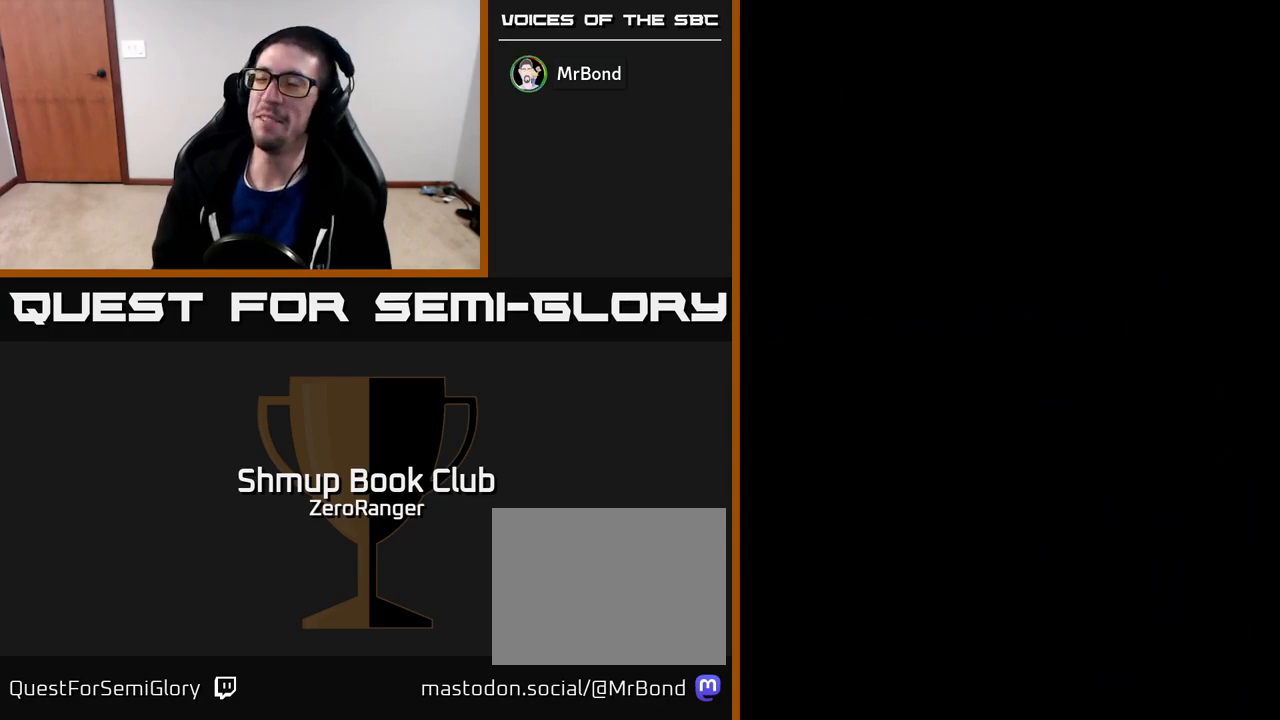
{"buttons": [], "left_stick": "center", "events": []}
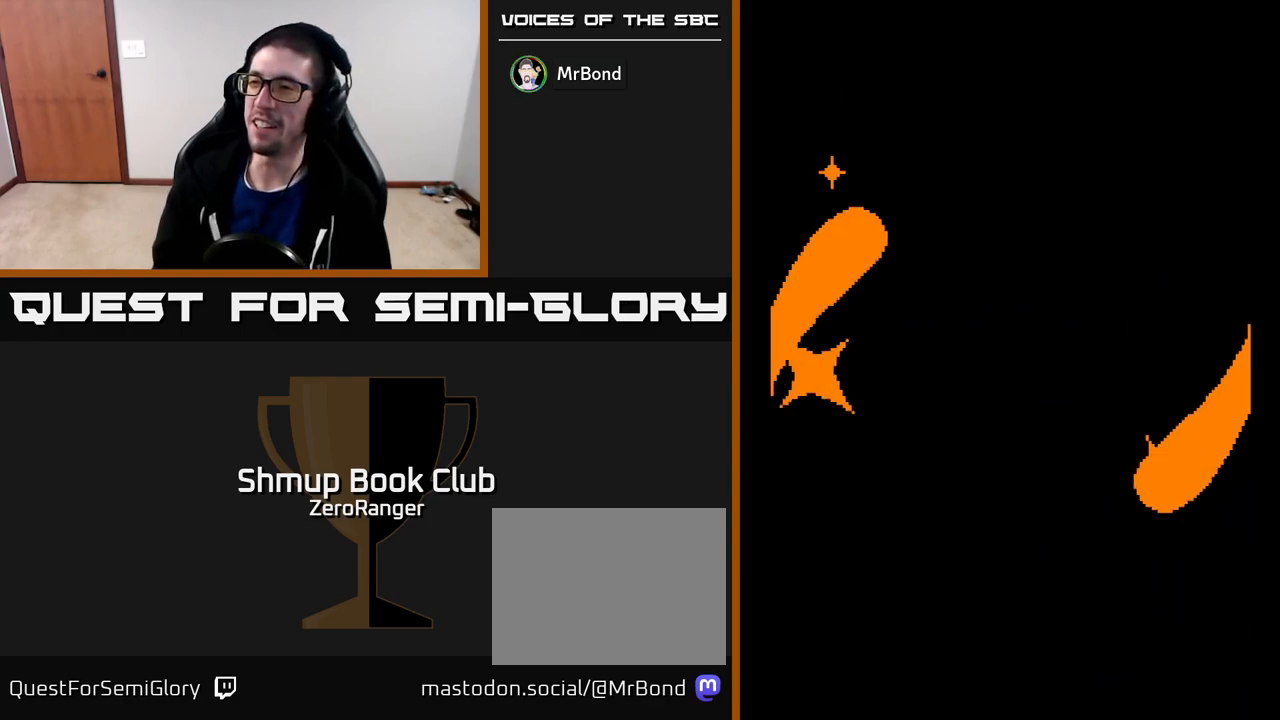
{"buttons": ["A"], "left_stick": "center", "events": [[133, "A", "down"]]}
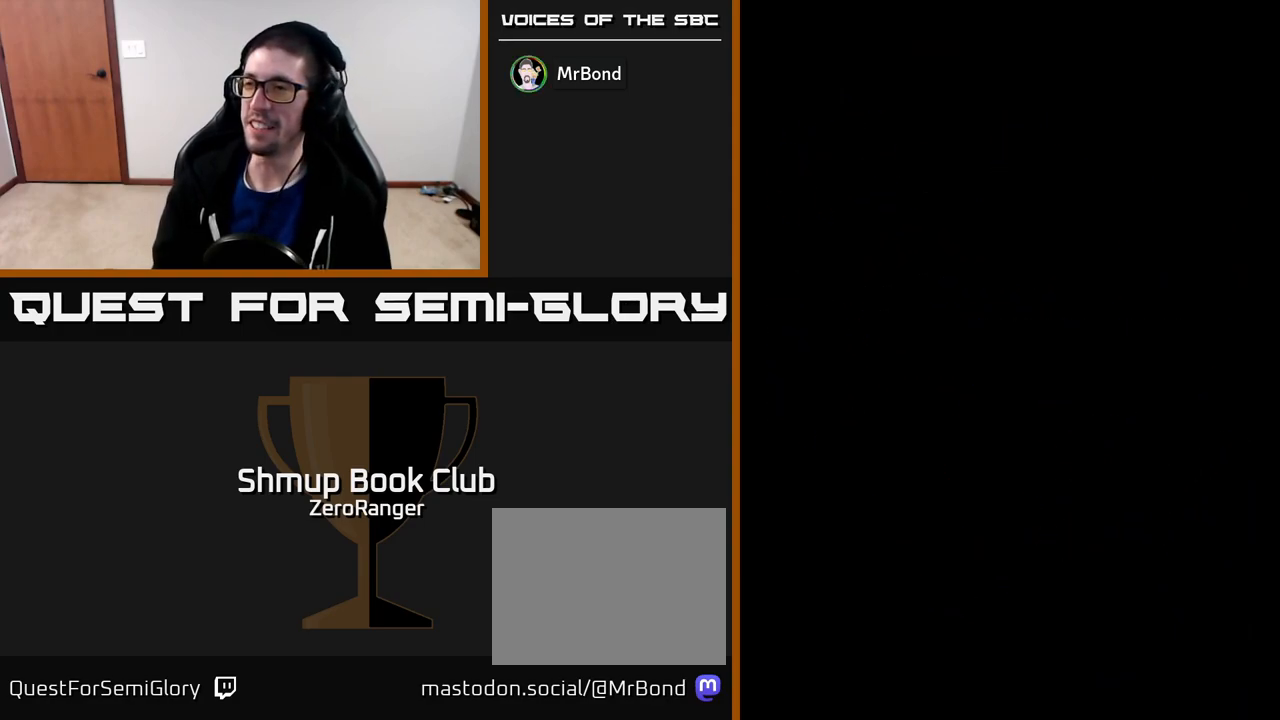
{"buttons": [], "left_stick": "center", "events": [[83, "A", "up"]]}
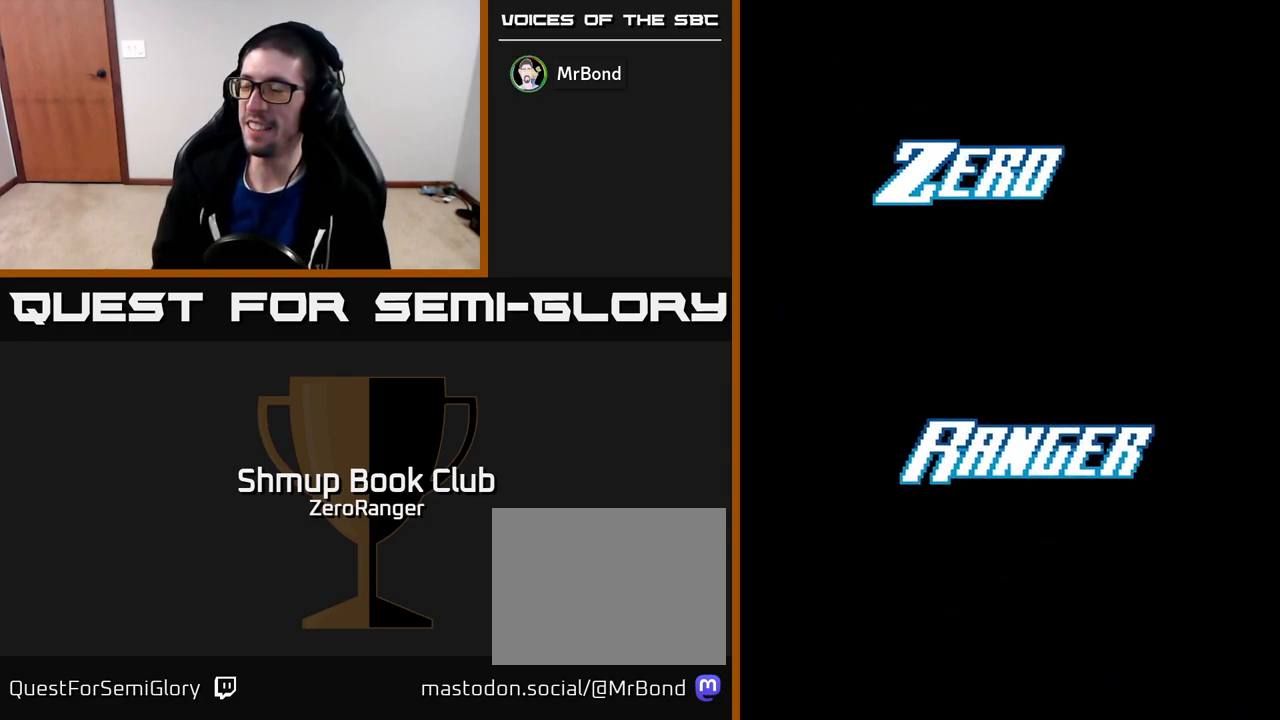
{"buttons": [], "left_stick": "center", "events": [[100, "A", "down"], [317, "A", "up"]]}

++++++++

Retype the data above exactly. Leave the pictures out.

{"buttons": [], "left_stick": "center", "events": []}
{"buttons": ["A"], "left_stick": "center", "events": [[133, "A", "down"]]}
{"buttons": [], "left_stick": "center", "events": [[83, "A", "up"]]}
{"buttons": [], "left_stick": "center", "events": [[100, "A", "down"], [317, "A", "up"]]}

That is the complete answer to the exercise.